At the time, I’d have said that “lamé” clothing was pretty damn awesome. Because it looked cool, draped nicely, and was shiny. (What the hell else was I supposed to wear with my pleather patent skirt, huh?!) And because it was form-fitting and comfortable. But “lamé” came with two big wearability problems. (There were soooo many other problems with it too, but I’m talking about wearing the clothing itself.) The first was, I suppose, and inherent one, seeing as how the stuff was essentially plastic.

It stank.

Wash that shit all you like, “lamé” clothing held onto smells like it was the fucking devil. And that smell could range from the department store it came from to the funk of that drunk fuck who “accidentally” rubbed up against you on the dance floor that one time to…let’s face it…one’s own natural odoriferous-ness. I’ll admit that I can work up a a sweat, and unfortunately, my “lamé” clothing could to attest to that very fact.

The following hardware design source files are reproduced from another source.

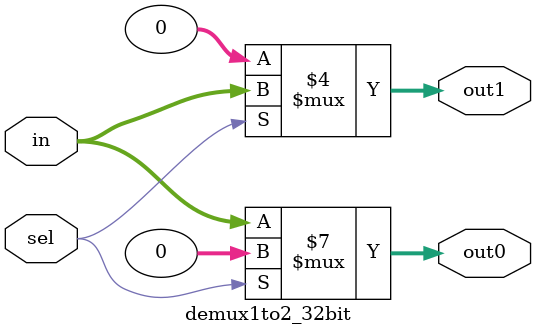
<source format=v>
module demux1to2_32bit(
    input [31:0] in,         // 32-bit input
    input sel,               // Single-bit selection input
    output reg [31:0] out0,  // First 32-bit output
    output reg [31:0] out1   // Second 32-bit output
);

// Always block to update outputs based on selection
always @(in or sel) begin
    // Based on selection, route input to one of the outputs
    if (sel == 1'b0) begin
        out0 = in;           // Route input to out0
        out1 = 32'b0;        // Set out1 to 0
    end else begin
        out0 = 32'b0;        // Set out0 to 0
        out1 = in;           // Route input to out1
    end
end

endmodule

</source>
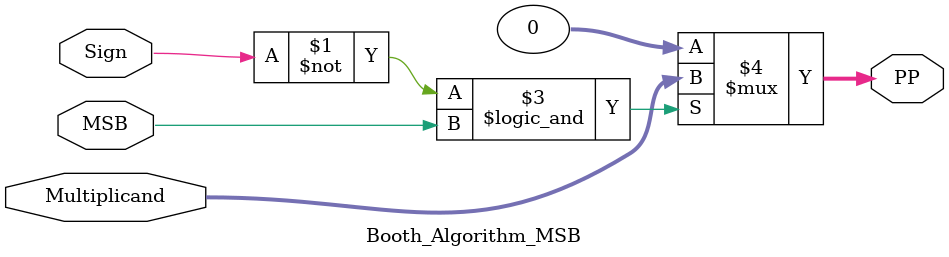
<source format=sv>
module Booth_Algorithm_MSB (
	input logic [31:0] Multiplicand,
	input logic MSB,
	input logic Sign,
	output logic [31:0] PP
);

	assign PP = ((Sign == 0) && MSB == 1) ? Multiplicand : 32'b0;

endmodule
</source>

Of course, nose-blind as I was, I didn’t think much about that fact while wearing my swanky “lamé” shirts in history class. If I smelled like wine coolers and desperation, so what? At least I looked damn good.

Well, for a short while, anyway. Because “lamé” had a bigger second problem.

It didn’t last.

This second issue came in two parts. One was that “lamé” was prone to distortion. Stretch it out too much any in one way, especially along a seam, and the fabric developed “runs,” almost like a pair of pantyhose. The second was that it would degrade over time and become…um…sticky. Yeah, all it’s own, with no help from, um, y’know…sticky stuff. It’s a little hard to explain, because I can’t think of another fabric to which this happens, but…think of a plastic-covered raincoat. Specifically, an old plastic-covered raincoat that’s been shoved into the back of a closet for awhile. Pull it out, and you’d likely see that part of it have stuck to itself. And when you try to pull it apart, maybe swaths of plastic come off in the process. The situation with “lamé” wasn’t quite as dire, but without proper care, like when you threw your stank shirt into the bottom of your closet after returning from clubbing and flopped into bed, the fabric could stick to itself. Try to unstick it, and sometime you’d be left with a dull patch where the fabric met. Besides just looking terrible, the whole thing was also kind of gross, and permanent. No amount of washing or care after that could fix the problem.

So you just went out and bought a shit load more of cheap “lamé” shirts, and the cycle of life continued.

… …

Hm. So, ummmm….huh. I think I’ll have to call this post Romy and Michele’s High School Reunion.*

*This post may not actually cover Romy and Michele’s High School Reunion. It’s a movie. I saw it once. It was okay.